[Opening Task inputs section]

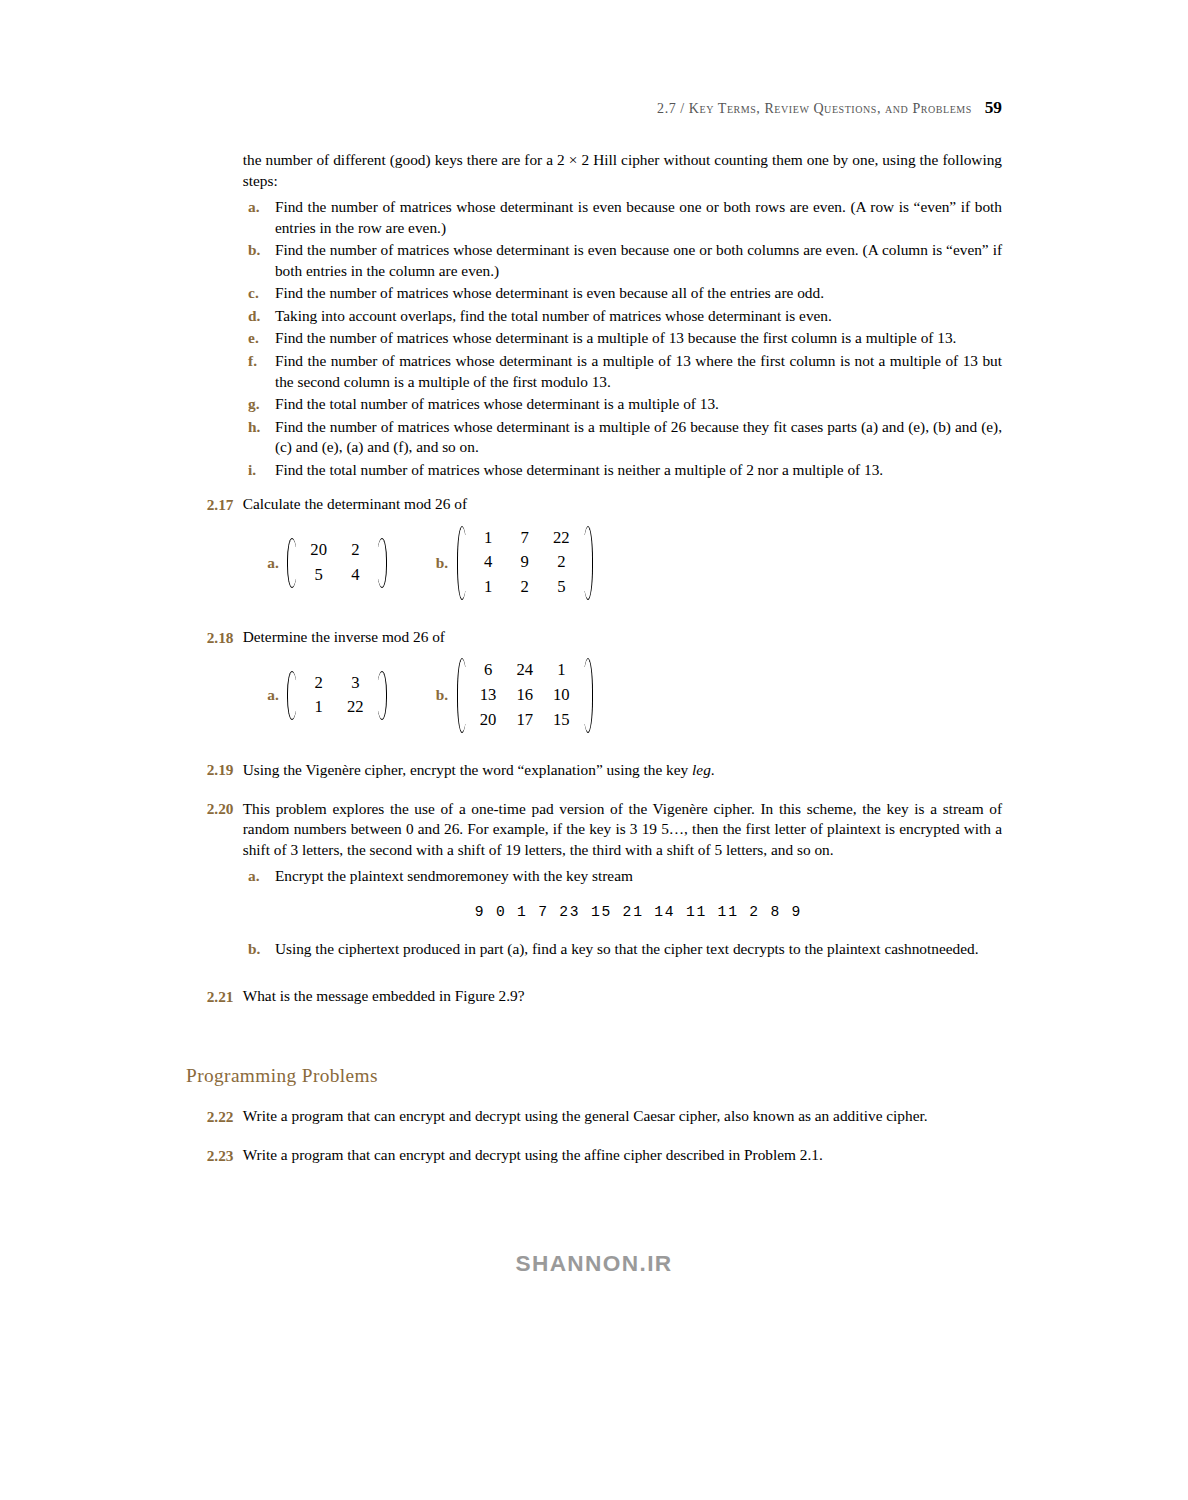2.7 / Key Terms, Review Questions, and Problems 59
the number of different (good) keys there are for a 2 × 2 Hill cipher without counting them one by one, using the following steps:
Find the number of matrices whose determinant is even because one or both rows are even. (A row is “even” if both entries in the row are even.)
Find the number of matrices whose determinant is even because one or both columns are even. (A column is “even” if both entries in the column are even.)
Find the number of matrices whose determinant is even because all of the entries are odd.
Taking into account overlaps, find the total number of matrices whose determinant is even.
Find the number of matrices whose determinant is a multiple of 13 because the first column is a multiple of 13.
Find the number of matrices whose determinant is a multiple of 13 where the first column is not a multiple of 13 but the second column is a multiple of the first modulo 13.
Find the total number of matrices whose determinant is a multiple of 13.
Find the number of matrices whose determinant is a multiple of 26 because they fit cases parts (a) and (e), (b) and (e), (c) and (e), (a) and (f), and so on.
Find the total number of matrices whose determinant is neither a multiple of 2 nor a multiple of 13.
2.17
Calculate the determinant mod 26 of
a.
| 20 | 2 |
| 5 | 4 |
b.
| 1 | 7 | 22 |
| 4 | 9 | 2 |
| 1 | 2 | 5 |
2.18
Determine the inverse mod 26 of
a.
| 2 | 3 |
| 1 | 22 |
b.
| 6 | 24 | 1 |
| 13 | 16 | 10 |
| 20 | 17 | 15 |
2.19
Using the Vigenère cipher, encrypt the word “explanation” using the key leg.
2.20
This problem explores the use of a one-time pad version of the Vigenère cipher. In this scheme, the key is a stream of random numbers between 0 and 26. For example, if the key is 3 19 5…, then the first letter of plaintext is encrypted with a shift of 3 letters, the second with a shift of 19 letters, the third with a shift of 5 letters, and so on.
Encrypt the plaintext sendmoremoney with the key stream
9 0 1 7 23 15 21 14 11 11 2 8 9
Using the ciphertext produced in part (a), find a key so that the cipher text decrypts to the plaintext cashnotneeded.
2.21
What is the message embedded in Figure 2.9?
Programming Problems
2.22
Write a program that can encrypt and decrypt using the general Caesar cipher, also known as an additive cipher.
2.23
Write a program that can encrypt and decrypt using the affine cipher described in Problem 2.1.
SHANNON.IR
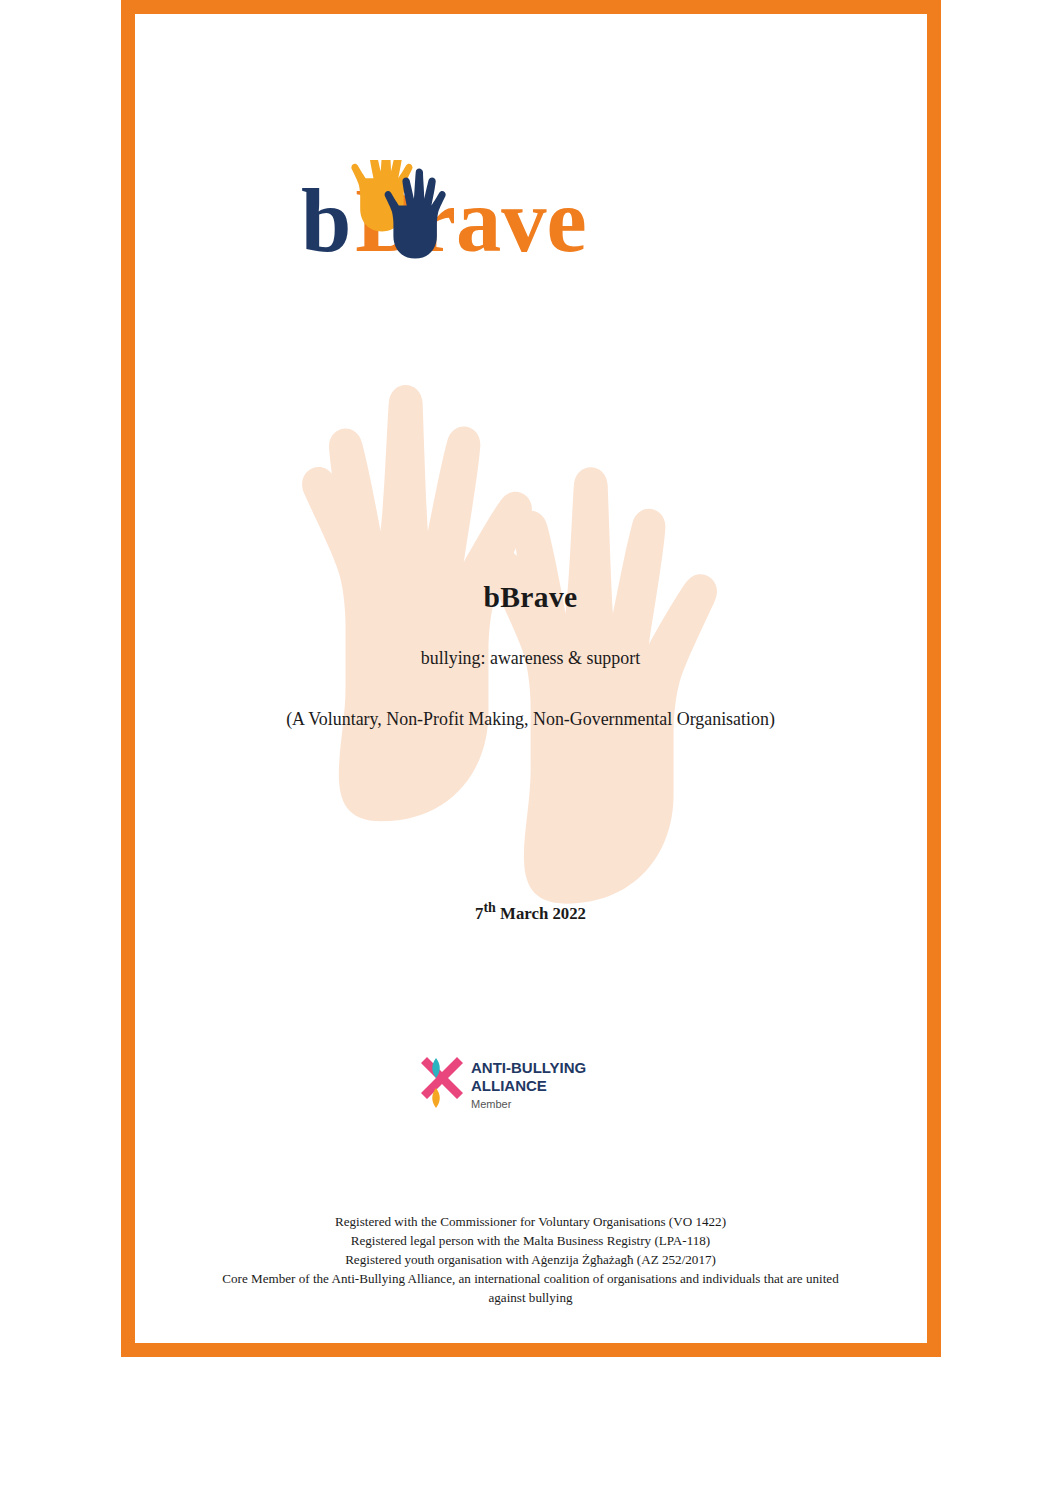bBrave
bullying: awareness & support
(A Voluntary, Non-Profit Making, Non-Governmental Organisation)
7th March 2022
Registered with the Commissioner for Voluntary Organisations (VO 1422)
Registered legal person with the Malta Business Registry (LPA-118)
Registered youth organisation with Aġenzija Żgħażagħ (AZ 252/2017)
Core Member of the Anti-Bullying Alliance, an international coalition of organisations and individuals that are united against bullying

[Closing Task inputs section]

Activity -> A copy of each line above that holds the word "stream" is the expected answer.

Solution to this problem ->
This problem explores the use of a one-time pad version of the Vigenère cipher. In this scheme, the key is a stream of random numbers between 0 and 26. For example, if the key is 3 19 5…, then the first letter of plaintext is encrypted with a shift of 3 letters, the second with a shift of 19 letters, the third with a shift of 5 letters, and so on.
Encrypt the plaintext sendmoremoney with the key stream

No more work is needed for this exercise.